## Consigne de travail 1
Reproduisez intégralement le texte étudié, sans rien y changer.

Par Synda TAJINE – Business News
Illustration : Une tour de hightech israélien en Ukraine
Synda Tajine est une excellente journaliste de Business News de Tunisie qui ne mâche pas ses mots et qui reste très critique, de manière intelligente, vis-à-vis du régime tunisien. Son dernier article attire notre attention sur l’incongruité de la politique islamiste du gouvernement tunisien qui refuse le pragmatisme de la Turquie, du Maroc, de l’Egypte et des Emirats arabes, voire bientôt de l’Arabie saoudite, qui ont noué des relations avec Israël. Sans chercher très loin, les intérêts économiques en période de crise sont fondamentaux parce qu’il existe une complémentarité entre les différents pays.

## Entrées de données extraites
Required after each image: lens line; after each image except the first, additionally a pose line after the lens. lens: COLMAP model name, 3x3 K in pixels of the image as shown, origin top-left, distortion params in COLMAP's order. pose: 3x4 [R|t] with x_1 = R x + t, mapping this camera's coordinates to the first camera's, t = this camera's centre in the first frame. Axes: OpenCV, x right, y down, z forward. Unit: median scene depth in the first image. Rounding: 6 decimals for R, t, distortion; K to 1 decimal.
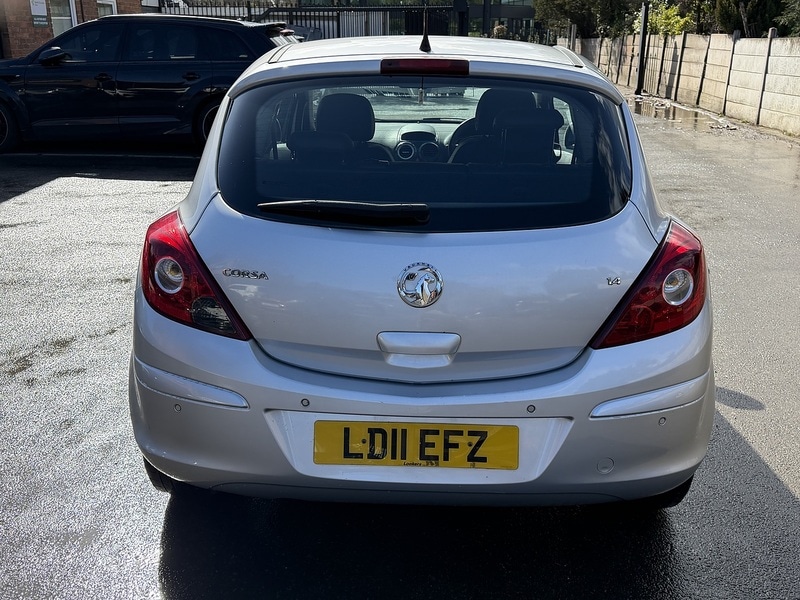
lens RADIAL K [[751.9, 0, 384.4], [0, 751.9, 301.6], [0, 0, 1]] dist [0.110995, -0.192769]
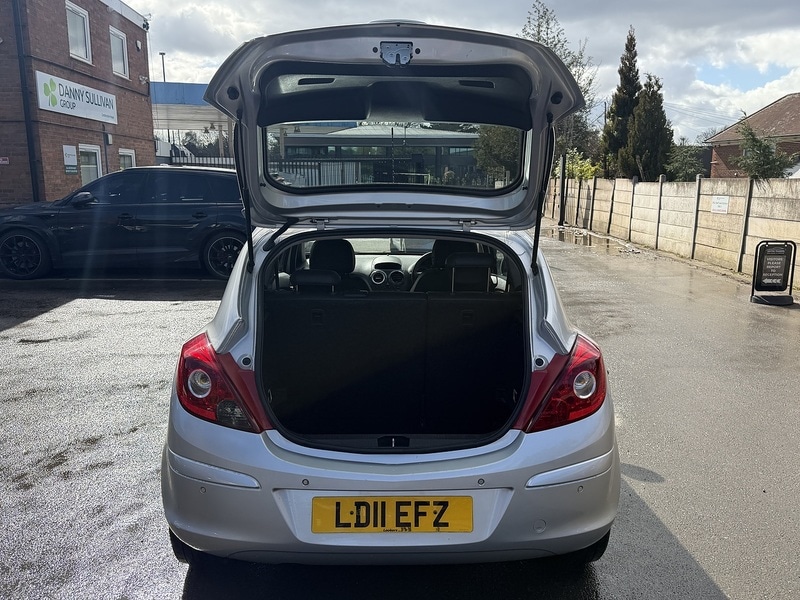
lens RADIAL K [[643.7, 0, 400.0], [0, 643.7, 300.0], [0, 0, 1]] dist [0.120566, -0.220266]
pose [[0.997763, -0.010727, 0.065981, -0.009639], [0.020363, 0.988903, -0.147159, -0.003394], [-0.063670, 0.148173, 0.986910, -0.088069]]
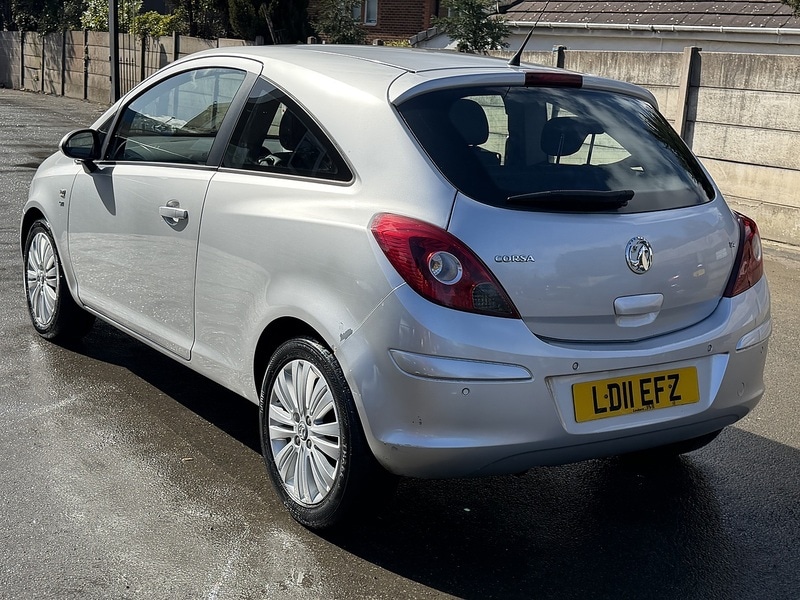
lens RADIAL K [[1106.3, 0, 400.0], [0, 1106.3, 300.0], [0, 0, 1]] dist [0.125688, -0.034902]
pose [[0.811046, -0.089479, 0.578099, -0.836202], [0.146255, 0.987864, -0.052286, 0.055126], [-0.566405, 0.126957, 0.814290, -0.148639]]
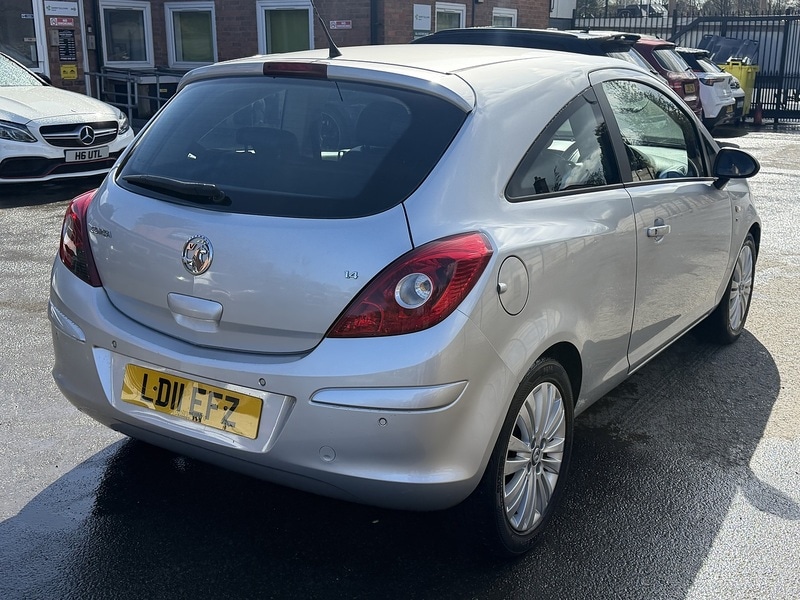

## Consigne de travail 2
Recopiez à l'identique toutes les lignes de la liste ci-dessus, en laissant les images de côté.

## Section de réponse 1
Par Synda TAJINE – Business News
Illustration : Une tour de hightech israélien en Ukraine
Synda Tajine est une excellente journaliste de Business News de Tunisie qui ne mâche pas ses mots et qui reste très critique, de manière intelligente, vis-à-vis du régime tunisien. Son dernier article attire notre attention sur l’incongruité de la politique islamiste du gouvernement tunisien qui refuse le pragmatisme de la Turquie, du Maroc, de l’Egypte et des Emirats arabes, voire bientôt de l’Arabie saoudite, qui ont noué des relations avec Israël. Sans chercher très loin, les intérêts économiques en période de crise sont fondamentaux parce qu’il existe une complémentarité entre les différents pays.

## Section de réponse 2
Required after each image: lens line; after each image except the first, additionally a pose line after the lens. lens: COLMAP model name, 3x3 K in pixels of the image as shown, origin top-left, distortion params in COLMAP's order. pose: 3x4 [R|t] with x_1 = R x + t, mapping this camera's coordinates to the first camera's, t = this camera's centre in the first frame. Axes: OpenCV, x right, y down, z forward. Unit: median scene depth in the first image. Rounding: 6 decimals for R, t, distortion; K to 1 decimal.
lens RADIAL K [[751.9, 0, 384.4], [0, 751.9, 301.6], [0, 0, 1]] dist [0.110995, -0.192769]
lens RADIAL K [[643.7, 0, 400.0], [0, 643.7, 300.0], [0, 0, 1]] dist [0.120566, -0.220266]
pose [[0.997763, -0.010727, 0.065981, -0.009639], [0.020363, 0.988903, -0.147159, -0.003394], [-0.063670, 0.148173, 0.986910, -0.088069]]
lens RADIAL K [[1106.3, 0, 400.0], [0, 1106.3, 300.0], [0, 0, 1]] dist [0.125688, -0.034902]
pose [[0.811046, -0.089479, 0.578099, -0.836202], [0.146255, 0.987864, -0.052286, 0.055126], [-0.566405, 0.126957, 0.814290, -0.148639]]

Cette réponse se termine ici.